I've seen a couple of different threads about identifying bogus names and email addresses, using job titles to classify contacts into job roles and job functions, and identifying personal email addresses. The data to do these things is out there, but it can be hard to come by.
As a side project, a couple of us at Openprise and some friends in the community have decided to start an open data project for marketers to share our data sets, contribute to them, and build new ones. So far, we've curated a series of data sets like Free Email ISP Domains, Suspect Contact Names (a.k.a. "The Mickey Mouse List"), and Job Sub-functions in Marketing, HR, and Finance.

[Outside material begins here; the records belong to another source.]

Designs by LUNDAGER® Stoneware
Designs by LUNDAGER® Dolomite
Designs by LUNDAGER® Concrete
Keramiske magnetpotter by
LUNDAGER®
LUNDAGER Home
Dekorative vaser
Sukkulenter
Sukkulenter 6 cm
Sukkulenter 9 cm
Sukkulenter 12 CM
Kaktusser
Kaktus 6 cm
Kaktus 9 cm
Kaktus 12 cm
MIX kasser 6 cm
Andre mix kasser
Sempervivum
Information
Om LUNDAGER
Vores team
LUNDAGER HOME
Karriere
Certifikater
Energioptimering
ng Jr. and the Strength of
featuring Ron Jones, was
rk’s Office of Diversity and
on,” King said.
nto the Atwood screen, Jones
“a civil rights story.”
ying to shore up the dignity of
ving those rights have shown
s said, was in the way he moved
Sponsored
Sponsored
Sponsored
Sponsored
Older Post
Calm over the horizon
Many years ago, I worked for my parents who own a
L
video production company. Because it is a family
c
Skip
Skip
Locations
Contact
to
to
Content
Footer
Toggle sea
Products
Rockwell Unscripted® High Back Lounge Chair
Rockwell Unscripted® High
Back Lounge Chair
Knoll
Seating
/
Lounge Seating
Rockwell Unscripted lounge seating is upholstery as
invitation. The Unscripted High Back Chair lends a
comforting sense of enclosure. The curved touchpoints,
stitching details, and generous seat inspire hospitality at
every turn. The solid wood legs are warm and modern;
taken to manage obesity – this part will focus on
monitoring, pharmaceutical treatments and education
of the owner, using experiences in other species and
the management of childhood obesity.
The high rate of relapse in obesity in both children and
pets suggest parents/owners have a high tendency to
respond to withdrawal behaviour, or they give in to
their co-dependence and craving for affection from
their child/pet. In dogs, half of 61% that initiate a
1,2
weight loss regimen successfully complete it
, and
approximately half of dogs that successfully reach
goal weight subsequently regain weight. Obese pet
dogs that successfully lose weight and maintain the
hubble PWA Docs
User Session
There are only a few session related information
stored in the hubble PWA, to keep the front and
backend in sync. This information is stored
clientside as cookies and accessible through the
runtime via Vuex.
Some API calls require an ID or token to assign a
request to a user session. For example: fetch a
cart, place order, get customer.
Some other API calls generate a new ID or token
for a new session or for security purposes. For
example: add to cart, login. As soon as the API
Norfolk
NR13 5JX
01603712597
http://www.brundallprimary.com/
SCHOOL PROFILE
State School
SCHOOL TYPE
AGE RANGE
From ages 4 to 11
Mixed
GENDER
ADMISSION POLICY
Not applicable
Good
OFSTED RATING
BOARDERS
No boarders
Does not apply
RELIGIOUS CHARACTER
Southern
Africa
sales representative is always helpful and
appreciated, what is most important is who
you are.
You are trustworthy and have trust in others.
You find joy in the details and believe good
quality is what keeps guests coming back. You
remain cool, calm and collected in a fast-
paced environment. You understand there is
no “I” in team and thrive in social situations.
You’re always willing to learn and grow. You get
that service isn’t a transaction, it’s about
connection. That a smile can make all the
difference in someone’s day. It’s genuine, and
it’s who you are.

One of the more interesting potential projects that was discussed in the last MUG was building a list of domains where we’re all seeing spam/security solutions scanning emails and registering clicks as they follow the links in the emails through “multilevel intent analysis”. If you’re interested in taking part in that project, just let us know.
You can download any of the open source lists we've been working on at www.marketingopendata.org. If you're interested in joining the community to help with managing data sets or creating news ones, you can find out more on the site. The more the merrier!
Hope everybody finds these data sets helpful.
Very interesting project, Allen! A few notes come to mind:
Thanks for your notes, Standford! That's a good point about PSL! Our goal was to make it really easy for the community to access data and start working with it. We started with exactly the same place you recommended - The PSL. The challenge with the PSL is that it takes a lot of work to clean it up so that you can put it into a spreadsheet (for VLOOKUP) or a database table so that you can easily work with it and reference it. I don't think everybody should have to go through the same work we did, so we published a cleaned up, Excel-ready version.
Cleaned up it may be, but it's inaccurate, so I wouldn't try to fight that battle. Run a cron job to fix it up nightly, maybe.